In a poetry reading, pursuing a distraction can be a kindness. Looking away, listening for room tone rather than to the speaker’s words — these are ways of granting the poet reprieve from judgment. But when watching a film, the camera controls where you gaze, and sound design limits the audible disturbances. Ultimately, this is the undoing of “Summertime,” a movie that uses spoken word poetry as its guiding light. The direction limits, rather than expands the words of its performer-poets.
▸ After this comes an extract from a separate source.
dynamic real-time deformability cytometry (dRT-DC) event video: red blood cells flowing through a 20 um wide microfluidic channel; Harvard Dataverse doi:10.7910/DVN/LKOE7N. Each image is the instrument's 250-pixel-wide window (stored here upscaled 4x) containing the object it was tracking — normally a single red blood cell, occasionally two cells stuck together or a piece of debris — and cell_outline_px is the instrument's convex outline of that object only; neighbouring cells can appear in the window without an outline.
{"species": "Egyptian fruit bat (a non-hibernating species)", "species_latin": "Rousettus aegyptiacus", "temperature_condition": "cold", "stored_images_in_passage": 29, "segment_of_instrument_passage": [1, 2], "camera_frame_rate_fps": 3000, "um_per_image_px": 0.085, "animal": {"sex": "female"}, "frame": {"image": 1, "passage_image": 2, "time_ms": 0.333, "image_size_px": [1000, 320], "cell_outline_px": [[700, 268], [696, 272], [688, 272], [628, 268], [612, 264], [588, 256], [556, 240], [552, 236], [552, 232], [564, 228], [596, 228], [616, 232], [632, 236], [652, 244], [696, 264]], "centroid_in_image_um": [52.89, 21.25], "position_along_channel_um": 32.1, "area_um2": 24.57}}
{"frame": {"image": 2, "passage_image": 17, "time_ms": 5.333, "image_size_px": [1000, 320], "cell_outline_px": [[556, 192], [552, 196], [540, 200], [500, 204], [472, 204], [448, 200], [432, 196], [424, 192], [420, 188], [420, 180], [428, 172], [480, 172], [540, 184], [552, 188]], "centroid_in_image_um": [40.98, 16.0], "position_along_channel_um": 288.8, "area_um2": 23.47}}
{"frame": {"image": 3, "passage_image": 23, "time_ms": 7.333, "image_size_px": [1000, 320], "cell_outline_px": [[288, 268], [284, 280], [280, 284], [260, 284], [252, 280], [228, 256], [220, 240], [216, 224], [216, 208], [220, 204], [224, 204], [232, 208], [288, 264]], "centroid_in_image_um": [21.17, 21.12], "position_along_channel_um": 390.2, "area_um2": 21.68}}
The director Carlos López Estrada works with contemporary poets to present a semi-fictional portrait of Los Angeles. The story draws inspiration from the Richard Linklater movie, “Slacker” — here, strangers cross paths momentarily and the camera transitions to new characters with each coincidental meeting. There are some recurring figures, like Tyris (Tyris Winter), a young man who posts Yelp reviews of the city’s restaurants, but most of the stories come and go quickly. The camera only stops long enough for its new subject to enter a recitation.
The most successful sequences are the ones that find new ways of illustrating the meaning of a poem besides lingering on the face of the performer uttering purposefully syncopated and painstakingly intonated lines. A dance sequence in a parking lot demonstrates a fantasy of freedom with greater vitality than even the most animated speaker is able to muster. Some of the film’s most moving lines are spoken over a radio at a Korean restaurant. The new rhythm provided by a different language breaks up the film’s more predictable patterns of verses, and the broadcast from afar grants both the audience and characters room for imagination — a quality that unfortunately feels in short supply.
Rated R. Running time: 1 hour 35 minutes. In theaters.